神輿は乗るよりも担ぐ方に回れ
お金を稼げる人の行動
そう捉えて「いかに相手に動いてもらえるか」にフォーカスすれば、自分を下に置くこと、あえて自分を小物に見せることも重要です。
しかし凡人は、見栄にしがみつきます。
「そんなことを知らない自分を認めたくない」
「相手よりも知識で劣る自分を認めたくない」
「他人を賞賛するなんておもしろくない」
そういうちっぽけな意地が、人を操る言葉が出てくるのを阻害します。
自分が神輿に乗せられて優越感に浸ります。もちろん、そんなものは1円にもなりません。
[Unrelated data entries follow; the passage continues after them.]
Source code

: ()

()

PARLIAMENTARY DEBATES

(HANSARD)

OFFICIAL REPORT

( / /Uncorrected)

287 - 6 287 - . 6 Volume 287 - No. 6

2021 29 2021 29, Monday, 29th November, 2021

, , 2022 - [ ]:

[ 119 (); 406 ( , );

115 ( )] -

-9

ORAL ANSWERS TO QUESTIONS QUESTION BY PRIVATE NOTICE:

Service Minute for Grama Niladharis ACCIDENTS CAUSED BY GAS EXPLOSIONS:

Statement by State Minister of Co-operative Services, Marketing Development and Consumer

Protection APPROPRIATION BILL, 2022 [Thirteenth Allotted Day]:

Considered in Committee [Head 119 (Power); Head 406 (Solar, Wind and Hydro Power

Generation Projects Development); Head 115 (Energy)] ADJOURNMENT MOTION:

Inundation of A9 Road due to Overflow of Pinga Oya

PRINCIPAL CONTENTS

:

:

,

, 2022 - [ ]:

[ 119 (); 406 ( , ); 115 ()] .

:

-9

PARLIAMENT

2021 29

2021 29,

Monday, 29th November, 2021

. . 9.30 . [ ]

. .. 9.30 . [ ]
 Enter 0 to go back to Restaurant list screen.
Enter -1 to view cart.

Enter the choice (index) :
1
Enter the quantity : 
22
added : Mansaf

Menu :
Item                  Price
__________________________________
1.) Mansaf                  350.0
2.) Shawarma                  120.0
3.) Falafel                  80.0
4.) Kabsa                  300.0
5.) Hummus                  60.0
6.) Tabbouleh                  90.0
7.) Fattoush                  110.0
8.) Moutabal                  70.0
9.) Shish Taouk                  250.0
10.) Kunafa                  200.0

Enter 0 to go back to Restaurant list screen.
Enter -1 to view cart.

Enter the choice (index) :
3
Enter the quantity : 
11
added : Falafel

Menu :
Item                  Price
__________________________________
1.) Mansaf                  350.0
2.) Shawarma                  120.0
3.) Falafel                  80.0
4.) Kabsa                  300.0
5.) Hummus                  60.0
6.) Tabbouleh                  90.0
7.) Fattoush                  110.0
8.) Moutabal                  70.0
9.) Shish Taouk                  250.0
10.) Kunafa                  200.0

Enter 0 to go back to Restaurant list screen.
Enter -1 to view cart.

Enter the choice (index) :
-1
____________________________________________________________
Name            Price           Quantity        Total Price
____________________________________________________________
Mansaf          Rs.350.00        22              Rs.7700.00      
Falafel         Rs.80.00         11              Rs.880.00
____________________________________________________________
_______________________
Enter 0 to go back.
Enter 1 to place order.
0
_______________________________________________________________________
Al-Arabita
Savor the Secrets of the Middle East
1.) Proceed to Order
そもそも、人間が喜ぶシチュエーションはだいたい決まっています。だからあとはそのツボを上手に突いて神輿に乗せて、自分の思い通りの場所へ運んであげればいいということです。
だからチャンスを手に入れる人は、目的達成のために積極的に神輿をかつぎます。
たとえば、相手と話しているときは、「○○さんのおっしゃるとおり、仕事というものは……」などと相手の言葉を引き合いに出しながら話すというのは、相手を乗せる常套手段。
相手からすると、自分の発言を肯定されているという自尊心がくすぐられ、うれしくなる。そしてそんなあなたに好感を持つ。あなたのために動こうというモチベーションになる。(可能性が高くなる)
これは、神輿に乗せたい人がその場いなくても使えます。たとえば、「あの人のおかげで助かっています」「彼に勉強させてもらっています」と本人のいないところで吹聴して回る。それはやがて本人の耳に入ることになるので、そんなあなたに好感を持たない人はいないでしょう。
また、人前でのスピーチなら、主催者や権力者を引き合いに出すのが効果的です。
たとえばイベントでの挨拶などでは、
「今の私があるのは、主催者の○○さんのおかげなのです」
「前列に○○様がおられますが、かつてこのような教えをいただいたことがありまして……」
と持ち上げられてうれしくない人はいないでしょう。あなたへの評価もアップするというわけです。
この「人前で褒める」というのは、直接本人に言うよりも絶大な効果があります。たとえば私の知人は、女性でありながら29歳ですでに年収1,500万円を超える辣腕マネージャーですが、いつも人に応援されます。
たとえば彼女は飲食店に行って感激すると、店長やオーナーを呼びつけます。呼ばれた方は何事かと思ってやってくるのだが、彼女は「このスタッフさん、接客が素晴らしくて、とても気持ちいい」と、本人に言うのではなく、その店長やマネージャーに向かって褒めるのです。これは、本人だけではなく、上司にとっても極上の褒め言葉となります。
もちろん彼女は仕事でも同じ。商談がうまくいけば、「優秀な部下をお持ちですね」と上司に向かって褒めるし、イベントが成功すれば、イベント責任者に対して「素晴らしいスタッフをお持ちでうらやましいです。」などとやはり上司に褒める。もちろん部下に対しても、「頼もしい上司を持って幸せですね。」などとやるから、褒められた方は2倍のうれしさがある。こうして彼女は、自分の応援団を増やしていく。
これを「杵つきバッタ」「腰巾着」と勘違いし、嫌悪感を抱く人かもしれません。自分を安売りすることのような印象もあります。しかし稼ぐ人にとってのヨイショというのは、自分の目的を達成するための手段であり、ひとつの販促に過ぎないということでしょう。